A cynic would point out here that Substack takes a ten-percent cut from Substackers' paid subscriptions, so McKenzie has an obvious and direct financial incentive to muddy the underlying issues to rationalize making money off of Nazis.

At this point I wish to bend over backwards to emphasize that McKenzie and Substack have every right, legally, to make money off of Nazis. Just as I have every right to leave Substack over Substack's idiotic policies. At issue here is not what McKenzie and Substack are legally obligated to do, but what, in my view, they are morally obligated to do. Those are two very different issues. In my view, McKenzie and Substack (arguably) are acting immorally by platforming Nazis, and they have every legal right to platform Nazis. See how easy it is for any honest person to clearly see the difference between censorship and private content moderation?

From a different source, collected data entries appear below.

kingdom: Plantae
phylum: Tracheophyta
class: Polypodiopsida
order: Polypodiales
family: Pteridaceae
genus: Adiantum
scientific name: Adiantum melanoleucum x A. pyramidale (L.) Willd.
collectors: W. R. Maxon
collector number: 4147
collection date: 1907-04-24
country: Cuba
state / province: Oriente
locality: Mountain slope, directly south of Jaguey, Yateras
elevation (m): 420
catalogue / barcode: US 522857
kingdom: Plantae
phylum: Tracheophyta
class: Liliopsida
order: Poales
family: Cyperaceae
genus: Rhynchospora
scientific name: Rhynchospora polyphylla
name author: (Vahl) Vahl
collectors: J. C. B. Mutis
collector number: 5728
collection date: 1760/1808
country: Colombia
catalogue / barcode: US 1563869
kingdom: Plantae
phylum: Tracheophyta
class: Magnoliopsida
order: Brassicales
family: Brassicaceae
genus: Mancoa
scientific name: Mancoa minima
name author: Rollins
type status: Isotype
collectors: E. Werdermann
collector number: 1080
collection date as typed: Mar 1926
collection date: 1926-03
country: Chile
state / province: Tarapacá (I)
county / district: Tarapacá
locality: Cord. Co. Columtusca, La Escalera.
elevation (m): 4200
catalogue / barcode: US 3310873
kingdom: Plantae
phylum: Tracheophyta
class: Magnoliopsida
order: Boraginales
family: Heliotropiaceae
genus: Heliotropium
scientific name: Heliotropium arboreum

Notably, in his post, McKenzie does not make the only argument that I would have considered reasonable: that content moderation is too difficult or costly to implement. I would have had a lot more respect for McKenzie if he had just said something like, "Look, it sucks to have Nazis using our platform to spread hate speech and make money, but we just don't want to spend the resources to implement content moderation or to deal with the inevitable difficult marginal cases. So letting the Nazis on our platform is just the price that we are willing to pay and that we ask our other Substackers to accept." I still would have been happy to have left Substack, but at least I would not think of McKenzie as a dishonest toad.

McKenzie does weakly attempt another argument: Restricting Nazi speech is bad. He writes, "[H]istory shows that censorship is most potently used by the powerful to silence the powerless." Okay, but . . . again, we are talking about private content moderation, not censorship. Yet Ted Gioia, whom McKenzie cites for this point, is talking about things like "the Spanish Inquisition to the French Committee for Public Safety to the Soviet gulags and beyond." Yes, disallowing Nazis on your private platform is just like running a Soviet gulag, you might say if you are a complete moron or a dishonest hack.

We could ask a subsidiary question of whether private content moderation to keep out Nazis is a bad thing. Well, do you think the New York Times or CNN or any other serious news outlet should give "equal space" (or any space) to Nazis to express their views on Jews? Or do you think that would be obviously stupid? If you do not think the local newspaper is "censoring" Nazis by not paying (or asking) Nazis to write a regular column for that publication, then, if you are a reasonable person, you also do not think that Substack would be "censoring" Nazis by disallowing pro-Nazi content on its platform. Come on now, people. Let's be serious.

You might argue that Substack is substantially different from a newspaper, and so Substack, unlike a newspaper, should not exercise (much) private content moderation. Fine. Make that argument. Just don't hide behind the bogus claim that private content moderation is censorship.

Ken White and Elizabeth Nolan Brown also have reasonable things to say about all this.